Pas vu pas pris ? Et bien si. le gouvernement tente d'enrayer l'épidémie en réquisitionnant un hospice abandonné pour enfermer les victimes et les cas contacts. Quelques aveugles de naissance égarés sont également enfermés, principe de précaution oblige. L'armée est chargée de les rationner avec ordre de tirer à vue en cas d'évasion.
Dans cette quarantaine forcée, à la solidarité initiale entre victimes va succéder le pire et le meilleur de l'humanité. Pour ne pas abandonner son mari devenu aveugle, une épouse, bon pied bon oeil, s'est laissée enfermer avec les obtus de la cornée et va tenter de sauver son mari et ses anciens patients : un enfant bigleux, une jeune fille aux lunettes teintées, un vieillard au bandeau noir, le patient 0 et un voleur de voitures en bonus.
Comme la cécité a touché aussi bien de bons samaritains que de viles crapules, la loi du plus fort s'instaure au sein de cette communauté fortiche à Colin-maillard, où s'entassent plusieurs centaines de malades. En mode survie, revenus à l'état de nature, les besoins primitifs de chacun priment peu à peu sur toute humanité. C'est oeil pour oeil. Tout le monde peut se garer sur les places pour handicapés.
Je vous conseille d'acheter cette fable immorale du prix Nobel Portugais les yeux fermés. Ce texte, paru en 1995, n'est pas seulement dérangeant et passionnant, il nous rappelle de la façon la plus crue, dans un récit qui n'épargne aucun détail, qu'il est plus important d'observer que de voir sans regarder. L'auteur tape aussi comme à son habitude sur les pouvoirs autoritaires et sur l'individualisme.
Je n'ai pas suivi cette histoire en confiance comme un aveugle suit son labrador sur un passage piéton.
José Saramago m'a fait traverser une autoroute les yeux bandés derrière un caniche. Il fait du lecteur un voyeur, détaillant ce que les personnages ne peuvent plus voir, les impudeurs, la saleté, l'oubli de soi et un rapport au corps débarrassé du regard des autres. Pratique pour se balader à poil dans son jardin mais un brin humiliant quand il s'agit de fréquenter les toilettes publiques en nocturne.
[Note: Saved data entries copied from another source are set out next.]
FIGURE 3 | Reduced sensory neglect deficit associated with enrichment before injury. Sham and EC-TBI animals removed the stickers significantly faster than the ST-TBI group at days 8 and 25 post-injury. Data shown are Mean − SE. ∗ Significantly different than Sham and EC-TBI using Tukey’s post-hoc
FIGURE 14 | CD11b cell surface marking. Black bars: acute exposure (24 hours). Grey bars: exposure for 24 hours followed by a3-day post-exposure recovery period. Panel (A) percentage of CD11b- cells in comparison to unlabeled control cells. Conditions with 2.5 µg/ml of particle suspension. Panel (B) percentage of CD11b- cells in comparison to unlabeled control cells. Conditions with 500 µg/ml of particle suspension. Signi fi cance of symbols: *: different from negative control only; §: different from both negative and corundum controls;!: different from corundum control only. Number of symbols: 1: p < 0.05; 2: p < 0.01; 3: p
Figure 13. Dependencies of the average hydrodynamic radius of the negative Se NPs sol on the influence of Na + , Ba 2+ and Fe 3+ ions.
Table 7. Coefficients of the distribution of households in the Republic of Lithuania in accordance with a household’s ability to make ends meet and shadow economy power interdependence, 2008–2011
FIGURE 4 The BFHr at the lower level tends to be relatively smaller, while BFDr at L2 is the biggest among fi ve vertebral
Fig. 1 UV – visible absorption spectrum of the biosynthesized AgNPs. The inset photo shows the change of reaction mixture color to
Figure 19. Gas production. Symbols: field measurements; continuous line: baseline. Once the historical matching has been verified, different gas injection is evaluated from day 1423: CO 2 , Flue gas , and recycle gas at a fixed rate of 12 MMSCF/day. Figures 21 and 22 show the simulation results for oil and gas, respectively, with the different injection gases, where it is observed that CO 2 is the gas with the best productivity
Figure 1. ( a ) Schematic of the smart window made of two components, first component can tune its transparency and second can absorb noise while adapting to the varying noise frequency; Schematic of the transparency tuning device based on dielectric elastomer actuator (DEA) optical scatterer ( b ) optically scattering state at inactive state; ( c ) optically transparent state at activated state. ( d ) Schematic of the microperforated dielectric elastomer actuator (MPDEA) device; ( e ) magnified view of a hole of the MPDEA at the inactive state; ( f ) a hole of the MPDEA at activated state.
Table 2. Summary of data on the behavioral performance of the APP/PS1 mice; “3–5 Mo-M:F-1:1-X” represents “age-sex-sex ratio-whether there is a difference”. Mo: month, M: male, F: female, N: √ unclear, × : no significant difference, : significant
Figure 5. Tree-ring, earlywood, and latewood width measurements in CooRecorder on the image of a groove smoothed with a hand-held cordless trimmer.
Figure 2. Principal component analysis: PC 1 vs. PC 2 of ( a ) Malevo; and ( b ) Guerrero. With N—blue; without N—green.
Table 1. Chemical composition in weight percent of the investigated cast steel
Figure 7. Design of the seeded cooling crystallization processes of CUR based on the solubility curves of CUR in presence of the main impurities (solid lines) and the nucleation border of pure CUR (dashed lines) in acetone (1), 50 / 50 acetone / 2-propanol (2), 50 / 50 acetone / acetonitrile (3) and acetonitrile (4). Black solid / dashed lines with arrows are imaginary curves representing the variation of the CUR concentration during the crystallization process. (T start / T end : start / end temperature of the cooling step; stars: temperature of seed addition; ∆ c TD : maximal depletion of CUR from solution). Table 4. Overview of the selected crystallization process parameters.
Cette cécité protège finalement ses personnages de l'ignominie qu'ils supportent.
Ce roman, adapté au cinéma dans un film que
Julianne Moore ne parvient pas à sauver malgré son talent ( « Blindness – 2008), prend une dimension de récit post apocalyptique quand les personnages quittent leur prison et tentent à tâtons de parcourir une ville où la recherche de nourriture constitue l'unique raison de vivre.
L'auteur portugais n'a jamais été tendre avec la religion mais ce roman a une résonnance biblique avec la parabole du Christ pour les pharisiens : « Ce sont des aveugles qui guident des aveugles. Or si un aveugle guide un aveugle, ils tomberont tous les deux dans la fosse. » Source Evangiles selon Luc, Matthieu et Wikipédia qui marche aussi avec les moutons. Brueghel en a fait un tableau, forcément très gai.
Il faut croire qu'il n'y a pas que l'amour qui rend aveugle.